** About this exercise **
Copy the data below line for line, changing nothing.

--------------------------------------------------

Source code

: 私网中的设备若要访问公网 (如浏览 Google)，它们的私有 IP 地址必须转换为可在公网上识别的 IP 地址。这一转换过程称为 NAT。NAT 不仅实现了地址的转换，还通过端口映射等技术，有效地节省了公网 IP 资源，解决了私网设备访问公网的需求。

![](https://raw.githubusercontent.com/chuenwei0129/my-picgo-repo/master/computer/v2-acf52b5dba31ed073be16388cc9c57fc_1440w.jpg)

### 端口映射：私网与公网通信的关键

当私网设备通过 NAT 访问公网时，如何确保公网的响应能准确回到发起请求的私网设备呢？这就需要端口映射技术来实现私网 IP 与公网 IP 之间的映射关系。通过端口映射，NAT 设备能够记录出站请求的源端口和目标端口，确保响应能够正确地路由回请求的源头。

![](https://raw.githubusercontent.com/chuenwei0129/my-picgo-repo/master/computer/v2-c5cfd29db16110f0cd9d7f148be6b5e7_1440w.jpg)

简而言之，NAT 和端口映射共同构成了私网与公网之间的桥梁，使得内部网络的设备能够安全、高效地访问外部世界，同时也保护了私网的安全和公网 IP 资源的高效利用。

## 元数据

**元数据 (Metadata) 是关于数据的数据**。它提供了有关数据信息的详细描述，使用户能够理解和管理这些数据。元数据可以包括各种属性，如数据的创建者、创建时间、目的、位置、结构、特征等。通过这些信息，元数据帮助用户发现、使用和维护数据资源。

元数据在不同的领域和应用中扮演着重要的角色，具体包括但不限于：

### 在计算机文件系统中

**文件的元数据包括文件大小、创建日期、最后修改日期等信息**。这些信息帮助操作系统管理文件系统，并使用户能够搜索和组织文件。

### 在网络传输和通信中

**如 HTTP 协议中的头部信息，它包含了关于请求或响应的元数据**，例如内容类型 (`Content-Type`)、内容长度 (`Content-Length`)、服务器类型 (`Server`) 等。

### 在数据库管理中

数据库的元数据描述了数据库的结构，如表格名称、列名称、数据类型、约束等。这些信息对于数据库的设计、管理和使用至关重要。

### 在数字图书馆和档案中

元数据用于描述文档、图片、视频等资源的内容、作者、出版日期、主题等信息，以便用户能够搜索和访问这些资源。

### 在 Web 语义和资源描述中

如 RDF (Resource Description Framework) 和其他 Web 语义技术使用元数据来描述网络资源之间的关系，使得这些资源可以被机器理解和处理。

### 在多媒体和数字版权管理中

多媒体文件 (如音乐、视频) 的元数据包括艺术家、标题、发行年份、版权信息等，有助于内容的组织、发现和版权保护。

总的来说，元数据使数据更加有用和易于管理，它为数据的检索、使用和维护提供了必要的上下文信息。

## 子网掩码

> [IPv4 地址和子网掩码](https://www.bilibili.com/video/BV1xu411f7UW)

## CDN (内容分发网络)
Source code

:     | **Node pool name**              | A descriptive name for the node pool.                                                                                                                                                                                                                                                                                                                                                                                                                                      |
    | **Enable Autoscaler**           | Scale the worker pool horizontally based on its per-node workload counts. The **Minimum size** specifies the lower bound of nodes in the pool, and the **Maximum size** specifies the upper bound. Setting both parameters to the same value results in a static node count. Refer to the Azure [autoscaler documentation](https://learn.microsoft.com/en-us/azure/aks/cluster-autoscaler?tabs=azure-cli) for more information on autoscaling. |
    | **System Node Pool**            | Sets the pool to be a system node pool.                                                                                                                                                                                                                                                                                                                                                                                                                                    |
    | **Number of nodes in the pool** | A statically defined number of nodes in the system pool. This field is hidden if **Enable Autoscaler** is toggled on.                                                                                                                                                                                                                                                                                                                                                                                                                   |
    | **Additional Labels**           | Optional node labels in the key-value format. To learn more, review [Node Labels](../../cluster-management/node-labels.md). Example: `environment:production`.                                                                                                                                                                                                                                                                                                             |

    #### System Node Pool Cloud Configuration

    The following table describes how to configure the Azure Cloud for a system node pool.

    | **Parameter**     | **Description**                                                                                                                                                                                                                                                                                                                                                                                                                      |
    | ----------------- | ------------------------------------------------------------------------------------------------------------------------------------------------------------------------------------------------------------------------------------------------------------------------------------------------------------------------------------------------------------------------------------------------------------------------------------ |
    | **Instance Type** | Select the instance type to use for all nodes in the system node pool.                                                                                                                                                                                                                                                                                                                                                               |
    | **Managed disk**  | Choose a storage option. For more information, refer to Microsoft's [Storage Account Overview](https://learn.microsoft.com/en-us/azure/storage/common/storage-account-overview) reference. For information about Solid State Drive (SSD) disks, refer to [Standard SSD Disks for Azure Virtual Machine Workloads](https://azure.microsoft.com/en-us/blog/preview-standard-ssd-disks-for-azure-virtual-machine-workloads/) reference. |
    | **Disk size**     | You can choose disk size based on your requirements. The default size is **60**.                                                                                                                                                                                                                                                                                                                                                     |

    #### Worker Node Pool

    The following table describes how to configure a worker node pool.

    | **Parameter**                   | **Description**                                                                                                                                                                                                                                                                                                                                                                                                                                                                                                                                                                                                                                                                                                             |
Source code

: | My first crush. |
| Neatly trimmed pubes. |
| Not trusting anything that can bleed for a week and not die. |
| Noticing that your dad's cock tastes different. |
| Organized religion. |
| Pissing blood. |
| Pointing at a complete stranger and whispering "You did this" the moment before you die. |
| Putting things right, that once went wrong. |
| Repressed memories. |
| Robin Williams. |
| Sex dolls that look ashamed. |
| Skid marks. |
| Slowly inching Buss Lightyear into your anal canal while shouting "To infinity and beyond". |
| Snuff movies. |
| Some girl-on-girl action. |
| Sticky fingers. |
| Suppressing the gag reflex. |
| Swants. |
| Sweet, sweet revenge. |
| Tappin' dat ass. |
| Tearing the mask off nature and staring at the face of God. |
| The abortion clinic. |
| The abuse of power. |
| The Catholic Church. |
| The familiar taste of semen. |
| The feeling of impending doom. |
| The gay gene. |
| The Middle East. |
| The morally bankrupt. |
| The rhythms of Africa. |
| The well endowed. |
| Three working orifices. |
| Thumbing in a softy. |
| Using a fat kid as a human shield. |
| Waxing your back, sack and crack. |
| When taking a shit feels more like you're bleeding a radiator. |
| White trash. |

--------------------------------------------------

** Result of this exercise **
Source code

: 私网中的设备若要访问公网 (如浏览 Google)，它们的私有 IP 地址必须转换为可在公网上识别的 IP 地址。这一转换过程称为 NAT。NAT 不仅实现了地址的转换，还通过端口映射等技术，有效地节省了公网 IP 资源，解决了私网设备访问公网的需求。

![](https://raw.githubusercontent.com/chuenwei0129/my-picgo-repo/master/computer/v2-acf52b5dba31ed073be16388cc9c57fc_1440w.jpg)

### 端口映射：私网与公网通信的关键

当私网设备通过 NAT 访问公网时，如何确保公网的响应能准确回到发起请求的私网设备呢？这就需要端口映射技术来实现私网 IP 与公网 IP 之间的映射关系。通过端口映射，NAT 设备能够记录出站请求的源端口和目标端口，确保响应能够正确地路由回请求的源头。

![](https://raw.githubusercontent.com/chuenwei0129/my-picgo-repo/master/computer/v2-c5cfd29db16110f0cd9d7f148be6b5e7_1440w.jpg)

简而言之，NAT 和端口映射共同构成了私网与公网之间的桥梁，使得内部网络的设备能够安全、高效地访问外部世界，同时也保护了私网的安全和公网 IP 资源的高效利用。

## 元数据

**元数据 (Metadata) 是关于数据的数据**。它提供了有关数据信息的详细描述，使用户能够理解和管理这些数据。元数据可以包括各种属性，如数据的创建者、创建时间、目的、位置、结构、特征等。通过这些信息，元数据帮助用户发现、使用和维护数据资源。

元数据在不同的领域和应用中扮演着重要的角色，具体包括但不限于：

### 在计算机文件系统中

**文件的元数据包括文件大小、创建日期、最后修改日期等信息**。这些信息帮助操作系统管理文件系统，并使用户能够搜索和组织文件。

### 在网络传输和通信中

**如 HTTP 协议中的头部信息，它包含了关于请求或响应的元数据**，例如内容类型 (`Content-Type`)、内容长度 (`Content-Length`)、服务器类型 (`Server`) 等。

### 在数据库管理中

数据库的元数据描述了数据库的结构，如表格名称、列名称、数据类型、约束等。这些信息对于数据库的设计、管理和使用至关重要。

### 在数字图书馆和档案中

元数据用于描述文档、图片、视频等资源的内容、作者、出版日期、主题等信息，以便用户能够搜索和访问这些资源。

### 在 Web 语义和资源描述中

如 RDF (Resource Description Framework) 和其他 Web 语义技术使用元数据来描述网络资源之间的关系，使得这些资源可以被机器理解和处理。

### 在多媒体和数字版权管理中

多媒体文件 (如音乐、视频) 的元数据包括艺术家、标题、发行年份、版权信息等，有助于内容的组织、发现和版权保护。

总的来说，元数据使数据更加有用和易于管理，它为数据的检索、使用和维护提供了必要的上下文信息。

## 子网掩码

> [IPv4 地址和子网掩码](https://www.bilibili.com/video/BV1xu411f7UW)

## CDN (内容分发网络)
Source code

:     | **Node pool name**              | A descriptive name for the node pool.                                                                                                                                                                                                                                                                                                                                                                                                                                      |
    | **Enable Autoscaler**           | Scale the worker pool horizontally based on its per-node workload counts. The **Minimum size** specifies the lower bound of nodes in the pool, and the **Maximum size** specifies the upper bound. Setting both parameters to the same value results in a static node count. Refer to the Azure [autoscaler documentation](https://learn.microsoft.com/en-us/azure/aks/cluster-autoscaler?tabs=azure-cli) for more information on autoscaling. |
    | **System Node Pool**            | Sets the pool to be a system node pool.                                                                                                                                                                                                                                                                                                                                                                                                                                    |
    | **Number of nodes in the pool** | A statically defined number of nodes in the system pool. This field is hidden if **Enable Autoscaler** is toggled on.                                                                                                                                                                                                                                                                                                                                                                                                                   |
    | **Additional Labels**           | Optional node labels in the key-value format. To learn more, review [Node Labels](../../cluster-management/node-labels.md). Example: `environment:production`.                                                                                                                                                                                                                                                                                                             |

    #### System Node Pool Cloud Configuration

    The following table describes how to configure the Azure Cloud for a system node pool.

    | **Parameter**     | **Description**                                                                                                                                                                                                                                                                                                                                                                                                                      |
    | ----------------- | ------------------------------------------------------------------------------------------------------------------------------------------------------------------------------------------------------------------------------------------------------------------------------------------------------------------------------------------------------------------------------------------------------------------------------------ |
    | **Instance Type** | Select the instance type to use for all nodes in the system node pool.                                                                                                                                                                                                                                                                                                                                                               |
    | **Managed disk**  | Choose a storage option. For more information, refer to Microsoft's [Storage Account Overview](https://learn.microsoft.com/en-us/azure/storage/common/storage-account-overview) reference. For information about Solid State Drive (SSD) disks, refer to [Standard SSD Disks for Azure Virtual Machine Workloads](https://azure.microsoft.com/en-us/blog/preview-standard-ssd-disks-for-azure-virtual-machine-workloads/) reference. |
    | **Disk size**     | You can choose disk size based on your requirements. The default size is **60**.                                                                                                                                                                                                                                                                                                                                                     |

    #### Worker Node Pool

    The following table describes how to configure a worker node pool.

    | **Parameter**                   | **Description**                                                                                                                                                                                                                                                                                                                                                                                                                                                                                                                                                                                                                                                                                                             |
Source code

: | My first crush. |
| Neatly trimmed pubes. |
| Not trusting anything that can bleed for a week and not die. |
| Noticing that your dad's cock tastes different. |
| Organized religion. |
| Pissing blood. |
| Pointing at a complete stranger and whispering "You did this" the moment before you die. |
| Putting things right, that once went wrong. |
| Repressed memories. |
| Robin Williams. |
| Sex dolls that look ashamed. |
| Skid marks. |
| Slowly inching Buss Lightyear into your anal canal while shouting "To infinity and beyond". |
| Snuff movies. |
| Some girl-on-girl action. |
| Sticky fingers. |
| Suppressing the gag reflex. |
| Swants. |
| Sweet, sweet revenge. |
| Tappin' dat ass. |
| Tearing the mask off nature and staring at the face of God. |
| The abortion clinic. |
| The abuse of power. |
| The Catholic Church. |
| The familiar taste of semen. |
| The feeling of impending doom. |
| The gay gene. |
| The Middle East. |
| The morally bankrupt. |
| The rhythms of Africa. |
| The well endowed. |
| Three working orifices. |
| Thumbing in a softy. |
| Using a fat kid as a human shield. |
| Waxing your back, sack and crack. |
| When taking a shit feels more like you're bleeding a radiator. |
| White trash. |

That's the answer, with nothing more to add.